Sam dirigiert ihn in die Innenstadt. Wegen der vielen Einbahnstraßen ist es kompliziert, mit dem Wagen bis zu ihrem Haus zu fahren. Sie vertut sich ein paar Mal.
»Entschuldigen Sie bitte!«, sagt sie mehrmals.
»Keine Ursache«, antwortet Roman ebenso oft, bis er endlich in der Pfarrgasse hält und Sams Rad auslädt.
16
Sam liegt auf dem Teppich im Wohnzimmer. Sie hört Musik. Klezmer. Ich sollte etwas Beruhigenderes auswählen, denkt sie. Doch die Musik mit ihrem unerklärlichen Gleichklang von Trauer und Freude trägt Sam durch die Nacht. Als würde der Teppich ein paar Zentimeter über dem Boden schweben. Sie hält ein Glas Riesling in den Händen. Dreht es. Hält es gegen die Deckenlampe, blinzelt durch die blass goldene Flüssigkeit.
Sie hat bei ihren Eltern angerufen, aber niemand war zu Hause. Mit ihrem Computer immerhin ist alles okay.
Plötzlich ist sie sich unsicher. Was soll sie tun? Die Konfrontation suchen? Wird Victoria mit ihr reden wollen, nachdem sie so lange geschwiegen hat? Fast Sams ganzes Leben?
Warum hat Victoria gelogen?
Und wo ist das Foto?
Sam ist beschwipst von dem Bier, dass sie bei Roman in sich hineingekippt hat. Sie denkt an den Mann in dem verwahrlosten Haus und hat Mitleid. Ein netter Kerl, dieser Roman Hallstein.
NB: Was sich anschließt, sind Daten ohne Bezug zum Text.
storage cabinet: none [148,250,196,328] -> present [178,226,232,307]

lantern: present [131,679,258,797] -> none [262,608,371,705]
Es ist spät, nach zehn. Der Regen hat aufgehört, durch das gekippte Fenster strömt kühle Luft herein.
Sie will Blanca anrufen. Aber sie kann nicht. Sie kann Blanca mit ihren Fragen und Zweifeln nicht am Telefon konfrontieren. Warum hat sie diese elenden Kopfschmerzen? Vom Alkohol, denkt Sam. Wovon sonst.
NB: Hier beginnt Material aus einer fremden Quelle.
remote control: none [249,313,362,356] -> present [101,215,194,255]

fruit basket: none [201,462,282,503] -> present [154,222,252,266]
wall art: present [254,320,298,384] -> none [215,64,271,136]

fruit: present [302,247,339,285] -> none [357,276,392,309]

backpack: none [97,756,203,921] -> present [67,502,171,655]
Weshalb hat Isaac diese Übersetzungen angefordert? Wie kam er eigentlich an die Polizeiprotokolle aus Griechenland?
Sam stellt den Wein weg, steht auf. Für ein paar Augenblicke dreht sich das Zimmer um sie. Sie hält sich am Schreibtisch fest. Nach einer Weile nimmt sie ihren Regenmantel vom Haken und verlässt das Haus. Es hat aufgehört, zu regnen. Die Luft ist feucht und kühl. Wie ein Schatten gleitet Sam durch die Nacht, an der Morizkirche vorbei, Richtung Reithalle, dann den ganzen langen Berg hinauf, bis sie vor Blancas Haus steht.
Drinnen brennt noch Licht. Sam steht draußen, gut verdeckt von der Hecke, als wäre sie ein Teil davon. Eine Schicht aus Nässe legt sich auf ihr Gesicht. Ihr ist kalt. Sie hält den Regenmantel am Revers zusammen. Die Nacht duftet nach Flieder und Jasmin. Ihre Großmutter steht in der Terrassentür, groß, stattlich, stolz, und blickt hinaus in den nächtlichen Garten.
Ich habe mich durch ihre Stärke immer beschützt gefühlt, geht Sam auf. Aber hat sie mit dieser inneren Kraft nicht auch die Familie dirigiert? Ihren Willen durchgesetzt?
Sam drückt das Gartentor auf. Etwas Dunkles springt sie an. Sam erschrickt. »Lucienne!«, wispert sie.
Die Katze wendet ihr die glühenden Augen zu und verschmilzt mit der Nacht.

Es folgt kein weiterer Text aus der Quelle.